1st T20I: India's batting pros exposed with no Plan B against Sri Lanka
It shouldn’t have been the most difficult game for the star-studded Indian batting line-up, but as it turned out, it was an absolute disaster with MS Dhoni’s boys being bowled out for 101 in less than 19 overs
Pune: Three pace bowlers with the experience of four international T20 games between them. A lively pitch with some grass, and good pace and bounce. Still it shouldn’t have been the most difficult game for the star-studded Indian batting line-up. But as it turned out, it was an absolute disaster with MS Dhoni’s boys being bowled out for 101 in less than 19 overs.
It was a combination of a difficult pitch, some excellent pace bowling and some over-ambitious batting. No doubt the likes of Kasun Rajitha, Dasun Shanaka and Dushmantha Chameera bowled quick, got the ball to seam off the track, and used the shot ball to great effect. The visitors were consistently clocking above 140 kmph mark, which was impressive, and credit should be given to them for that.

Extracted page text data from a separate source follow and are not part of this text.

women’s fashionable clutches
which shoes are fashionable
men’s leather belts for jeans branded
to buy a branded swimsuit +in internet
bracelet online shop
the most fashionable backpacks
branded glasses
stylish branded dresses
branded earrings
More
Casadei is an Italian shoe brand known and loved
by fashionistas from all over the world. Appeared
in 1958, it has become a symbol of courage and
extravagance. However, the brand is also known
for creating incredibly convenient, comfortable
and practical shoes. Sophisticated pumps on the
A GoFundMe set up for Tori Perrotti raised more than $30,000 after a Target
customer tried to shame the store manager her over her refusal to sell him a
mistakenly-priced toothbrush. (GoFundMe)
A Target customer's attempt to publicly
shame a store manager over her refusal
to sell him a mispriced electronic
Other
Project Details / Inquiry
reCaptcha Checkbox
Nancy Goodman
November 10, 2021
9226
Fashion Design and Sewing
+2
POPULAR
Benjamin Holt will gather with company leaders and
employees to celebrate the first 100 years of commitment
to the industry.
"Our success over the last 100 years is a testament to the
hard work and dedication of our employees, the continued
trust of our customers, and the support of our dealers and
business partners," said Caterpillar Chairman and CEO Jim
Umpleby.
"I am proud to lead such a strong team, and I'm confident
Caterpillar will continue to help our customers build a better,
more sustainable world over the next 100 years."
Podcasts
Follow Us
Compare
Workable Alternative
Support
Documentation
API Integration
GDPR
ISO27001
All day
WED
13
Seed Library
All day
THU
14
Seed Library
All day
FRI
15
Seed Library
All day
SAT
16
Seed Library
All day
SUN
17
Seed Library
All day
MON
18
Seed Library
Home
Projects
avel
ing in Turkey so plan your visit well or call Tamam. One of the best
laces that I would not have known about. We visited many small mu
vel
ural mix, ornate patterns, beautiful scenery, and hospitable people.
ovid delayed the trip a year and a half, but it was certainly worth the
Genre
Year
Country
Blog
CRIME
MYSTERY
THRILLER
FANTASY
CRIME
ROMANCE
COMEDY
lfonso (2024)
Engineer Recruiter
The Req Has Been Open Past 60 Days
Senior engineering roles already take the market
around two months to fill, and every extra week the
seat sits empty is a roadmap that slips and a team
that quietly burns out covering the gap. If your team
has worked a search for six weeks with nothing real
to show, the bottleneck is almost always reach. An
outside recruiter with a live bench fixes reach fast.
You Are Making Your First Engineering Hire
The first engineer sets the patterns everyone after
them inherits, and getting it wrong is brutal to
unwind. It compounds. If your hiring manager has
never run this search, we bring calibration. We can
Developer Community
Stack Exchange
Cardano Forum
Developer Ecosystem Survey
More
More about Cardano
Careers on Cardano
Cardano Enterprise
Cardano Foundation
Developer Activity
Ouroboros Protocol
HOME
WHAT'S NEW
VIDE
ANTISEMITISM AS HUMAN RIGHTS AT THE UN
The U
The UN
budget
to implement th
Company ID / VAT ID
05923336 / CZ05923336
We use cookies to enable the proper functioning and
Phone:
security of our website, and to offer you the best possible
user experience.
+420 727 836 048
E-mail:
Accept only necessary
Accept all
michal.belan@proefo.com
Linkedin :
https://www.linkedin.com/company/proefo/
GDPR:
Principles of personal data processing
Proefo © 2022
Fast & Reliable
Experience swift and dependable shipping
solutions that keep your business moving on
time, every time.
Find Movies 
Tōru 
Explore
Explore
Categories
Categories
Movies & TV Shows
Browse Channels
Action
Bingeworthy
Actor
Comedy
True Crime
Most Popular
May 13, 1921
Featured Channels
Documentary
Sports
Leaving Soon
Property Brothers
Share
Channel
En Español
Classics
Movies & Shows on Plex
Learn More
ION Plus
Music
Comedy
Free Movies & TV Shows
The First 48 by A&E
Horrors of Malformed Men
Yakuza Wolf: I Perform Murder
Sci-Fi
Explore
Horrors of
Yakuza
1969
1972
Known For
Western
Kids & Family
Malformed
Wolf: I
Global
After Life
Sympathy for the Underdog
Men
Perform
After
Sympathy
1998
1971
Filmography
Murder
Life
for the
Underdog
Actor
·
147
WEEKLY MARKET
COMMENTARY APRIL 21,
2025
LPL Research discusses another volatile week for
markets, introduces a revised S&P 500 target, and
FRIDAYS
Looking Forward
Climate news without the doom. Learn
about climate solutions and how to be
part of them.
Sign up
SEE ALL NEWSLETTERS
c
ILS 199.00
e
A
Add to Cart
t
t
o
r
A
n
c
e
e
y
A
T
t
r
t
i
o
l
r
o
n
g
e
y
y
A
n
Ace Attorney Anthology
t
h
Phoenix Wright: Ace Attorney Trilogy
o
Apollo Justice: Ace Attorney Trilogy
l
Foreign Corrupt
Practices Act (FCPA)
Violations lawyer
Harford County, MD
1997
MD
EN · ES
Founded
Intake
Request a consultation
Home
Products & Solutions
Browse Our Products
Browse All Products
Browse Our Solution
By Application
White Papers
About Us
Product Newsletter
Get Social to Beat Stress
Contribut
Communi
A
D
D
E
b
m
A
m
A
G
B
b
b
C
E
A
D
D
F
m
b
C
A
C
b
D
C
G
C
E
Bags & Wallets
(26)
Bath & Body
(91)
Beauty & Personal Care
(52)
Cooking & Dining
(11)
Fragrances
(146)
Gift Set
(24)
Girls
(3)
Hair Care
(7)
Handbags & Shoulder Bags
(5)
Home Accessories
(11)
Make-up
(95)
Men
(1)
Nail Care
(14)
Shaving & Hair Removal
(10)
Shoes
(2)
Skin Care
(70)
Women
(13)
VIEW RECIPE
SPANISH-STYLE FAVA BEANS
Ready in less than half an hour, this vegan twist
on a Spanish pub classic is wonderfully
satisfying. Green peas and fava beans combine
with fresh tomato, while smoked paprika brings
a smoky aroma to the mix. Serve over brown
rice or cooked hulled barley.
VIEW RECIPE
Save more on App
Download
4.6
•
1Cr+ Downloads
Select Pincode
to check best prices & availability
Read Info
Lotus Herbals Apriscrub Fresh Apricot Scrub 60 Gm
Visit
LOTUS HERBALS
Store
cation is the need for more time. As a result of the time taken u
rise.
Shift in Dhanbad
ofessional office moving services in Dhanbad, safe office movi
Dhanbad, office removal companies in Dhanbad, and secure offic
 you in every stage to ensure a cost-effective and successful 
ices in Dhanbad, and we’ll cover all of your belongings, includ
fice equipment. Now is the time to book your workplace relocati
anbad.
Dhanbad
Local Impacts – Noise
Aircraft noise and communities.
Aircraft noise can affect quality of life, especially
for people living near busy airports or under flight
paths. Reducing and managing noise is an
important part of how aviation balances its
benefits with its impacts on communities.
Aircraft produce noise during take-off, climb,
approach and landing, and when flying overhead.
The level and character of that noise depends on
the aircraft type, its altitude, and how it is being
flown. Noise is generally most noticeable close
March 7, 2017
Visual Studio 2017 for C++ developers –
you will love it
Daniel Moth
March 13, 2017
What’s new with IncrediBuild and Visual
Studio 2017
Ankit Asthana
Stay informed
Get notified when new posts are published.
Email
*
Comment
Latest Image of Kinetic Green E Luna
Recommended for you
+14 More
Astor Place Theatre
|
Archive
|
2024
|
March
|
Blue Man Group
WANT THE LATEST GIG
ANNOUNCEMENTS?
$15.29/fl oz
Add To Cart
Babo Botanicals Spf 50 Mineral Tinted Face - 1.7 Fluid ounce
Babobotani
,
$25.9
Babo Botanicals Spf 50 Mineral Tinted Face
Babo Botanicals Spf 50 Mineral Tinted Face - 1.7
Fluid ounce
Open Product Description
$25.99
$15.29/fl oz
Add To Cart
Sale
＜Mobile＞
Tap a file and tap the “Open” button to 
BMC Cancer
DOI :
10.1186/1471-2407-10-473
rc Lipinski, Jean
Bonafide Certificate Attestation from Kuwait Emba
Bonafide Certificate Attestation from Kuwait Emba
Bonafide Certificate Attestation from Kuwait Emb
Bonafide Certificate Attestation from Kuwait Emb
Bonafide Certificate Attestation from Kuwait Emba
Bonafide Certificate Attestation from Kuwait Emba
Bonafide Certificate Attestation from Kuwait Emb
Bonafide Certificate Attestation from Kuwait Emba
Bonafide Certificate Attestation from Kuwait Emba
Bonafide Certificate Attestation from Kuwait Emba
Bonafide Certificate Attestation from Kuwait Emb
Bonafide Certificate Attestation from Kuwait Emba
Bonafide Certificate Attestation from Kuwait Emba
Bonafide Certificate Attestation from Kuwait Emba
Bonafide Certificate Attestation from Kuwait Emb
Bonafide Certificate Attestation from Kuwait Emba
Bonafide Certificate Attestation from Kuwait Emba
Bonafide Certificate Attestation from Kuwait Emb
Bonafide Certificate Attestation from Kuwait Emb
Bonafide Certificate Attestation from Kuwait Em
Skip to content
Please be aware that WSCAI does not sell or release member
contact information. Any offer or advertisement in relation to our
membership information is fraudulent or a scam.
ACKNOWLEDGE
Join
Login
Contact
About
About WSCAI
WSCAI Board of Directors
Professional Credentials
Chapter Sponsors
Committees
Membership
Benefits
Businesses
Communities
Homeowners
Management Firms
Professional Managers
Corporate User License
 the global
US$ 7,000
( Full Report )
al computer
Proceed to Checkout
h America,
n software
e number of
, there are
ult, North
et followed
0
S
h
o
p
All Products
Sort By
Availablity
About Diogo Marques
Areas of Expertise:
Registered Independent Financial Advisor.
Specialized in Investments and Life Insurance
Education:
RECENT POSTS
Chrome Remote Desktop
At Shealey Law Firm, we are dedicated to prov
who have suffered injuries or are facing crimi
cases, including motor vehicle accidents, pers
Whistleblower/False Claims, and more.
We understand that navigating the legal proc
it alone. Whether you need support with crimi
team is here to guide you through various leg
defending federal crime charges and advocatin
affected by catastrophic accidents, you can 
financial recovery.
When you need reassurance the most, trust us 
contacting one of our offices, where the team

Sri Lanka’s debutant pace bowler Kasun Rajitha celebrates the wicket of Ajinkya Rahane as Shikhar Dhawan looks on in Pune yesterday. Pic/PTI
Faltering at home
But what was disappointing was the home team’s lack of respect for the conditions. Rohit Sharma’s dismissal, off the second ball of the innings, was a perfect example of that. The Mumbai lad, who didn’t put a foot wrong in Australia, played a typical lazy drive that neither had any elevation, nor any timing. The fact that the mid-off fielder dived to his right to catch it at waist height was proof of that.
Shikhar Dhawan’s cross-batted slog was even more disappointing, as the left-hander had faced 13 balls, and knew the conditions were tough. Yuvraj Singh being terribly late in an attempted pull further showed that Dhoni’s men didn’t have a plan ‘B’ in place.
It’s fine to say it wasn’t the most ideal T20 wicket, not by the sub-continental standards anyway. But India’s inability to adapt to the conditions is equally to be blamed. A score in the range of 130 was definitely possible, as R Ashwin showed later with some very sensible batting. Ashwin didn’t try any wild slogs, didn’t try to pull length balls, and managed to score more than 30 per cent of the team’s runs. If only he had found one able partner at the other end, India could have given their bowlers at least some total to defend.